Managing all of these workstreams while also running the day-to-day finance function of a high-growth company is operationally demanding. The Arrowroot merger and April 2024 Nasdaq listing are documented in SEC filings and publicly verified. This is not a claim; it is a matter of public record.
Investor Conference Representation in 2024
Following the IPO, Farhan represented iLearningEngines at multiple institutional investor conferences. In August 2024 he presented at the Canaccord Genuity Growth Conference in Boston. In September 2024 he appeared at the Ivyfon San Francisco Family Office Outlook Forum on a Future of AI panel with more than 250 virtual attendees, and at the Roth AI Summit 2024 on a panel titled AI Pure Plays in Public Markets. He also presented at the H.C. Wainwright Global Investment Conference in New York. These conference appearances are documented in Globe Newswire press releases and SEC Form 8-K filings.
Chapter Seven: Transition and the Road to Tenneco (Late 2024 Onward)

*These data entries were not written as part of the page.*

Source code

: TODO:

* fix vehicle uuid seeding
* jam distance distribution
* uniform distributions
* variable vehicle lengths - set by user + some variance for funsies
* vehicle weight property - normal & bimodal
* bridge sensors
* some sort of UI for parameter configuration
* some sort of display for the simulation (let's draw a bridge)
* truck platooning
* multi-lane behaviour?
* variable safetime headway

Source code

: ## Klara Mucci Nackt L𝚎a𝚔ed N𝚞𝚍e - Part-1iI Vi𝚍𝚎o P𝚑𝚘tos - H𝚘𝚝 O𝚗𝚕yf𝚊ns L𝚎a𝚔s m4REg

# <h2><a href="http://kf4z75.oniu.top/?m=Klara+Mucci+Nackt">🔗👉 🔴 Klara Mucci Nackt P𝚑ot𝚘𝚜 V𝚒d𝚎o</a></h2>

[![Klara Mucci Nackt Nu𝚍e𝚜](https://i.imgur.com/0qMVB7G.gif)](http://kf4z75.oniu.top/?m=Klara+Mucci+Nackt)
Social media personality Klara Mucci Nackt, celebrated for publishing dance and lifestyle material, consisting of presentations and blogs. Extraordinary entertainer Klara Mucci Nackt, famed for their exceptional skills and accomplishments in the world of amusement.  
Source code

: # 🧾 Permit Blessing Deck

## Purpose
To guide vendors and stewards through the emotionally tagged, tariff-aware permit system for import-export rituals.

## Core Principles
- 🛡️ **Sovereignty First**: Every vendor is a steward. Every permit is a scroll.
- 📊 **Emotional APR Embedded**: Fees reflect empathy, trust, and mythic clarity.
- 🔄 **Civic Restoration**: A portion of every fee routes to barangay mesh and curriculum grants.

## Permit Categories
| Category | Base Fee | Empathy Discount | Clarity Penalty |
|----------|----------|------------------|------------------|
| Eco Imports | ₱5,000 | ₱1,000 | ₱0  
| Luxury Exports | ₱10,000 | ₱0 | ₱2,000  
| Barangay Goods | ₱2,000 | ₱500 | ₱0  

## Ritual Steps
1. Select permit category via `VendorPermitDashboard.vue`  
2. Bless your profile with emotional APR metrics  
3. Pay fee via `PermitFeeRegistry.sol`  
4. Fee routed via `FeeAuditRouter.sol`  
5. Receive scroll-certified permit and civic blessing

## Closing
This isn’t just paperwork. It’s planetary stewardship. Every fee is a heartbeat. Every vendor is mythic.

In November 2024, iLearningEngines announced a leadership reorganization. Bonnie-Jeanne Gerety was appointed Interim CFO and Thomas Olivier was appointed Interim COO. Farhan transitioned into the role of Senior Vice President of Corporate Development, continuing to oversee strategic transactions before eventually departing the company.
He subsequently joined Tenneco as Head of M&A. Tenneco is a global automotive components manufacturer and a portfolio company of Apollo Global Management, one of the world's largest alternative asset management firms with over $500 billion in assets under management. In this role, Farhan applies his two-decade track record in transaction origination, capital structuring, and post-merger integration to Tenneco's global growth agenda.
Professional Recognition and Industry Standing
Farhan holds membership in the Forbes Finance Council, an invitation-only professional organization for senior finance executives that requires peer endorsement and documented career achievement. He has also been recognized as a U.S. Senator in the World Business Angels Forum, a G20-affiliated network connecting institutional investors, business angels, and policymakers across international markets.
He holds former FINRA Series 79 and Series 63 licenses, confirming his regulated securities industry experience in investment banking and brokerage advisory. These are not honorary designations; they require examination and are issued by a federal financial regulator. His LinkedIn headline describes him as a Harvard Business School and IIT Kanpur alumnus, former investment banker, former public company CFO, and current finance and corporate development leader for high-growth companies.
What Defines Farhan Naqvi as a Finance Executive
The most accurate way to understand Farhan Naqvi professionally is not through any single role but through the pattern across all of them. Every career move he made added a capability that his next role specifically required. Aerospace engineering gave him quantitative systems thinking. The Vector Capital internship gave him private equity deal judgment. Deutsche Bank gave him capital markets execution at scale. EY gave him post-merger operational perspective. And iLearningEngines gave him the experience of building a company's entire financial architecture from the ground up and steering it through a public market debut.
That is an uncommon combination. Most CFOs at public companies come from either a pure banking background or a pure operational background. Farhan has both, with private equity exposure layered on top. That is what made him a credible CFO for a high-growth AI company navigating a Nasdaq listing, and what makes him a credible M&A leader at a large industrial company backed by one of the world's largest private equity firms.